● **To do**
Could you copy out word for word the stretch of the material from the line containing "Githa Ben-David ©" through the line containing "Буратино, Дюшес, Лимонад", leaving the pictures out of your answer?

===

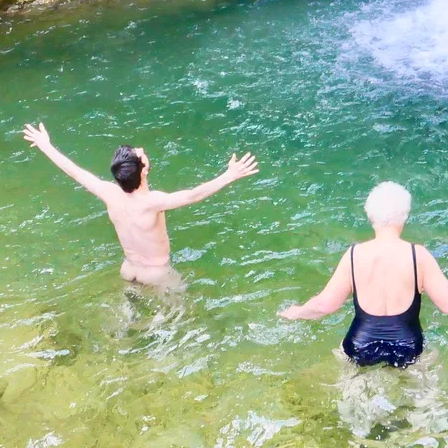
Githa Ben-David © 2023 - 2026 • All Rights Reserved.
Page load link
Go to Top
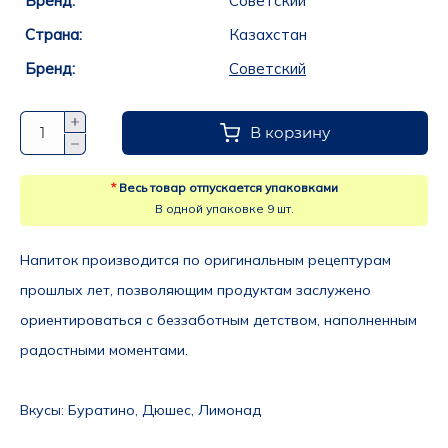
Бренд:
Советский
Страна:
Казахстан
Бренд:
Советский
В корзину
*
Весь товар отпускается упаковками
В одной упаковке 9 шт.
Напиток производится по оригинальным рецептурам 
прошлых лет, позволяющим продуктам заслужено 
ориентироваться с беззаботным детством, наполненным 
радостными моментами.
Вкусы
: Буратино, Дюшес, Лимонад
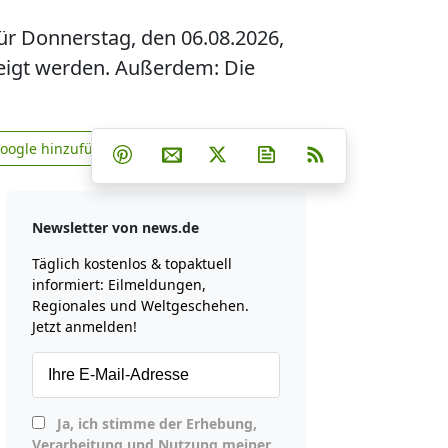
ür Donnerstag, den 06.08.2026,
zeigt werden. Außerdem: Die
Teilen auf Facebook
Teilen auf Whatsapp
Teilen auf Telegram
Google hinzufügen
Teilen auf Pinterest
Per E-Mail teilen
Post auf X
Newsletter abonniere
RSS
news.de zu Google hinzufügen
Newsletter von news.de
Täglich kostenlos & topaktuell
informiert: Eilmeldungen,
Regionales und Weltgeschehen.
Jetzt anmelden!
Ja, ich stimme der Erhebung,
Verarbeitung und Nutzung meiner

===

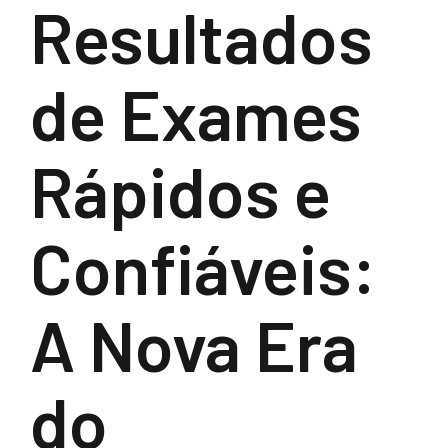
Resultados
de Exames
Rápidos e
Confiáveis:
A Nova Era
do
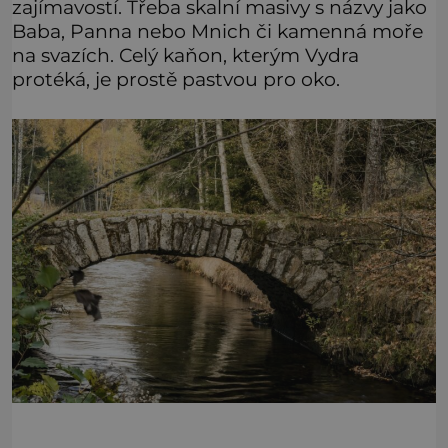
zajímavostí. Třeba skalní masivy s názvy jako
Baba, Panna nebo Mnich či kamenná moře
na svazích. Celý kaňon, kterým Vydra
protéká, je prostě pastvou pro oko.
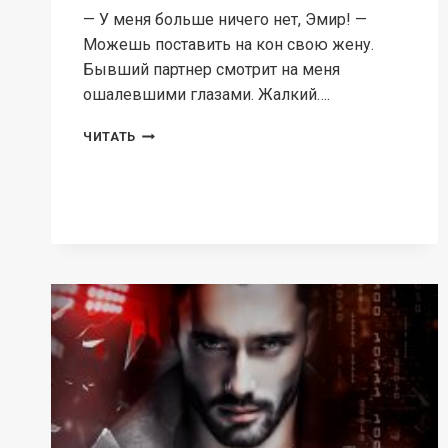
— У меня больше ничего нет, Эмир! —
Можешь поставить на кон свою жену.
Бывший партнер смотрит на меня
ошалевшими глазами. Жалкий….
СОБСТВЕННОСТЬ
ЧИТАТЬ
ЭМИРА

===

● **Solution**
Githa Ben-David © 2023 - 2026 • All Rights Reserved.
Page load link
Go to Top
Бренд:
Советский
Страна:
Казахстан
Бренд:
Советский
В корзину
*
Весь товар отпускается упаковками
В одной упаковке 9 шт.
Напиток производится по оригинальным рецептурам 
прошлых лет, позволяющим продуктам заслужено 
ориентироваться с беззаботным детством, наполненным 
радостными моментами.
Вкусы
: Буратино, Дюшес, Лимонад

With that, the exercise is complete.